Wednesday, August 15, 2007

Promised Fantasy Post #1: The Princess Bride OST

Scaling the Cliffs of Insanity, Battling Rodents of Unusual Size, Facing torture in the Pit of Despair. - True love has never been a snap.

As Ken pointed out, the 2 promised posts were something of a tall order, and if you can imagine me raving with fever: "I'll do TWO posts today-- You bet yer bottom dollar I will-- oh! Golden zebras are out on the front lawn--" &c, &c. . . that's probably what happened.

Ha. Well, in all seriousness, work has been pretty tough this week thanks to a heat wave and grumpy Dodgers fans (on account of our losing). My job is to walk up and down stairs harassing fans all game long, so as you can imagine, it hasn't exactly been fun. I was lucky enough tonight to get a call from the boss telling me that we're overstaffed tonight and there won't be a big crowd, so here I am, at home, having watched my L&O while uploading the files and watching the Dodgers lose on television rather than at the hot sweaty stadium with peanut shells stuck to my shins. Wait- overworked, cute as a button Russell Martin (55, C) just hit a homerun. We'll see what happens.
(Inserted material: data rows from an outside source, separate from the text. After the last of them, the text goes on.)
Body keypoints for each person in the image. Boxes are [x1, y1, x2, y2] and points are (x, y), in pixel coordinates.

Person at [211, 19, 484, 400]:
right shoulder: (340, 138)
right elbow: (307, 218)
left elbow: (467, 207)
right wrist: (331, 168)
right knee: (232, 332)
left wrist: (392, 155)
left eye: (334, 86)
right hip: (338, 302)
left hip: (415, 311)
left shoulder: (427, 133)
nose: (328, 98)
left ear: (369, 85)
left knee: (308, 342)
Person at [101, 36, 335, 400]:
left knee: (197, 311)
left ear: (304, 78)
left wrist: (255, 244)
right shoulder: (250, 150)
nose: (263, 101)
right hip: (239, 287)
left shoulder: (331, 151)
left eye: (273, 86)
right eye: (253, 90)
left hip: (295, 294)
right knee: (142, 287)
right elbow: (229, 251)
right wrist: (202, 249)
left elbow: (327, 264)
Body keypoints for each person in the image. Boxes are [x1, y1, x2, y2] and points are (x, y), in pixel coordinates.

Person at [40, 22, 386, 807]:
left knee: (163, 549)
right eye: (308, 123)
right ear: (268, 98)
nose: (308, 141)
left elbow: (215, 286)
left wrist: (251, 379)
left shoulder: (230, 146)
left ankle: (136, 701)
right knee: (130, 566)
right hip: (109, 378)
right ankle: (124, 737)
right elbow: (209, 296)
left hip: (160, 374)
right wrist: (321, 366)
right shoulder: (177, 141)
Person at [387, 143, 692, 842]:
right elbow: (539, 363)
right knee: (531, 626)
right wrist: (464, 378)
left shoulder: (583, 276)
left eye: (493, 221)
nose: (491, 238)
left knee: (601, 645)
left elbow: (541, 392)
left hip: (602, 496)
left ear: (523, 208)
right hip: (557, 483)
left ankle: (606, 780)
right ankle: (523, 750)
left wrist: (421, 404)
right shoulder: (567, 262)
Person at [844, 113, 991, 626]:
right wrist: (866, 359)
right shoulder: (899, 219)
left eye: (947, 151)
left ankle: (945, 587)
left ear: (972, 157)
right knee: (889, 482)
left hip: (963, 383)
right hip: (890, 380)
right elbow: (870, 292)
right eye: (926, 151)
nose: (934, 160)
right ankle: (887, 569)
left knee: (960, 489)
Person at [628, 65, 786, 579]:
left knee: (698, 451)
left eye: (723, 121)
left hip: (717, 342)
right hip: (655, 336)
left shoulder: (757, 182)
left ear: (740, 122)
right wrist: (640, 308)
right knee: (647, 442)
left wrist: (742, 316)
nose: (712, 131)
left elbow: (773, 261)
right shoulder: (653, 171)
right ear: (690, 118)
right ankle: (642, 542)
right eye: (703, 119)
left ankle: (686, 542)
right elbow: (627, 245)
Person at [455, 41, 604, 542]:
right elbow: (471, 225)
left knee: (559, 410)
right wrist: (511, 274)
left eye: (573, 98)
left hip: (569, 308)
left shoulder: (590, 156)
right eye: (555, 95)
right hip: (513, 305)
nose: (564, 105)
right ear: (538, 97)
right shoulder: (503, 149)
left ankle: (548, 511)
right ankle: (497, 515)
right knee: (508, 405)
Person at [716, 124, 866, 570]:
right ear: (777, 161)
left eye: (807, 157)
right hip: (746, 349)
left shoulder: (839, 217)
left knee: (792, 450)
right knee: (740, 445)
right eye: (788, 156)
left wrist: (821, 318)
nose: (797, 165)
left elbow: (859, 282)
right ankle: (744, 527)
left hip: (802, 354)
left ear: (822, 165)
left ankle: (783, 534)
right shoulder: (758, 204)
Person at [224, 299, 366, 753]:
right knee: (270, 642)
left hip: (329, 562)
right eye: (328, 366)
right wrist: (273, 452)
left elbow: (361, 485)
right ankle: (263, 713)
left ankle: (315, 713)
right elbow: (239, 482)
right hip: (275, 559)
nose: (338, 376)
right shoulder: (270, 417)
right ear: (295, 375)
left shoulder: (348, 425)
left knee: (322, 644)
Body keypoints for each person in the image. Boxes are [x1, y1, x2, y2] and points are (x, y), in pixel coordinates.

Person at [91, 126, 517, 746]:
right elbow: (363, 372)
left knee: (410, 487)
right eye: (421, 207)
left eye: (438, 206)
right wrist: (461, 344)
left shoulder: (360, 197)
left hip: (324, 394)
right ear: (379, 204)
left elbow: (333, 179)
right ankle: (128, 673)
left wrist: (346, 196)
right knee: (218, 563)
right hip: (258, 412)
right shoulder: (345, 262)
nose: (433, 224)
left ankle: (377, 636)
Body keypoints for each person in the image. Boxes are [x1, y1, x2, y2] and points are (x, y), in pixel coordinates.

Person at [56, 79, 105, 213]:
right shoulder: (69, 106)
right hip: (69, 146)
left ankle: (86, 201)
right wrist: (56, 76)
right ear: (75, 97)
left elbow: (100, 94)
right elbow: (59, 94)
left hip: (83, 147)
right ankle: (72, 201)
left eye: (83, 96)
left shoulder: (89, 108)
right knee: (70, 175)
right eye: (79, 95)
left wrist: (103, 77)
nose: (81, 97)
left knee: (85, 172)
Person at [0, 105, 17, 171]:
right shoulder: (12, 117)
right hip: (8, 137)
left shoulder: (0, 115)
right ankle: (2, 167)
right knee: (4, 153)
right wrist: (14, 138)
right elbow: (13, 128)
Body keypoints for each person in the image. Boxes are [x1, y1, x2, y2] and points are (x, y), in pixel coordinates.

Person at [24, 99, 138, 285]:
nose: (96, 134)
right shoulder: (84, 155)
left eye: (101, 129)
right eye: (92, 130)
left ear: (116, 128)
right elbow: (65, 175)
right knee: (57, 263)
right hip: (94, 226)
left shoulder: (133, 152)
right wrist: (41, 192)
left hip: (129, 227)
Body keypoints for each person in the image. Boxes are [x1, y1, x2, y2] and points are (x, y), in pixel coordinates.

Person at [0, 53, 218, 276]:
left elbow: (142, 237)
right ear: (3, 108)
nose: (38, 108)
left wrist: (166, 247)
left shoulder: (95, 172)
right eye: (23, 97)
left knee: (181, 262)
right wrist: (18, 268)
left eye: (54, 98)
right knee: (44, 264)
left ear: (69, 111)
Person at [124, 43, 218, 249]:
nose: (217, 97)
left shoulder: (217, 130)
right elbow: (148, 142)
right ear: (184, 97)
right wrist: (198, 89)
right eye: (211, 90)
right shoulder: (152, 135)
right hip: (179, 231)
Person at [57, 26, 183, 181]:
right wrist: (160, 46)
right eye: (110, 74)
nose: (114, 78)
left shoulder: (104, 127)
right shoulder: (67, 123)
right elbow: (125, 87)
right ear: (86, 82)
The Princess Bride soundtrack, by Mark Knopfler (Dire Straits), is really very lovely. Knopfler does an excellent job and shows an impressive flexibility; his score is able describes the themes of the film perfectly: the (vital) gentle love theme, the humor and playfulness, and the elements of swashbuckling fantasy. The only downside is that this score would sound much better-- more lush, gorgeous, and intricate-- if it got the full orchestration it deserves. As for Willy DeVille's end credits song, the lyrics of which were used for the posters for the film-- I have a problem with it, though I'm not sure what. It is set to the love theme, and that's fine; his voice doesn't especially bother me. I think it is the lyrics, with winning observations like "as real as the feelings I feel," making for a song that I want to like, but feel a little embarrassed by.
For those who haven't seen the film, you absolutely must rent it. It is a universally beloved movie. If you haven't read the book, which was written by screenwriter William Goldman (who also wrote Butch Cassidy) then you certainly considering giving it a go. It's an intensely fun and pleasurable read, with sparkling details and a healthy dose of humor. I can almost guarantee if you love the film you'll love the book. And if/when you get to the part in the book where the author advises you to write to the publisher for the reunion scene, do it. They actually send you a letter back.

[Picture Source]

Anybody have a favorite Princess Bride moment/quote? One great moment is when Humperdinck, on his way to get tied to his chair, grabs his sleeves (nobody in the film wears their sleeves properly) and does a little hop skip. You hafta see it to get it (it comes at the end of this clip), but it's a classic moment, and one of the little gracenotes that makes this movie so fabulous.

3 comments:

Jim said...

Inconceivable!
I need to get round to reading the book one day, it's been in my bedroom for close to 2 years now.

ken said...

I wonder if anyone has counted up how many times Mandy Patinkin repeated this quote:

"My name is Inigo Montoya. You killed my father. Prepare to die."

The Princess Bride is one of those rare times when the movie and the novel really compliment each other - they're both independantly great, but taken as two parts of a single work of art, they're really just incredible. . . you're spot on when you say that some movies can only be enjoyed as an adult when you loved them as a child - in addition to Willow and Labyrinth, I would include Legend, The Dark Crystal, the Never-ending Story. I have the Claremont books, but I've not read them yet - maybe this winter . . . You know, I really wanted to love the last Potter book, but it seems like Rowling a case of writer's block and just cribbed the book together from her old notes and outlines - the Philosopher's Stone is my favorite - before there was a Harry Potter franchise. . . hey, not two, THREE posts - you're working on some kinda record!

b said...

"Why do you keep using that word? I don't think it means what you think it means. . ."

As for Inigo- that would make for the Princess Bride drinking game. Though I'd rather just watch the film.

I think that's why I didn't like Legend-- saw it "too late." I couldn't get past Tim Curry (That was him, right?)

I definitely agree with the Rowling writer's block theory- especially the weird, drawn out camping scenes, where they were just hanging out for months on end. Having trouble filling in the spaces/padding the time between the revelations. The book was more a tying a great big loose ends knot than anything else; reading it became more to discover what everything meant; made me think of why we sit through entire movies in a single go- you want to know what happens. The best books keep you going with the quality of the writing and the little moments and ideas.

I can't decide which book is my favorite, but I know the second one is my least favorite. I find it to be very tedious once you know what's going on; I'm afraid that might turn out to be the case for the 7th if I ever read it again.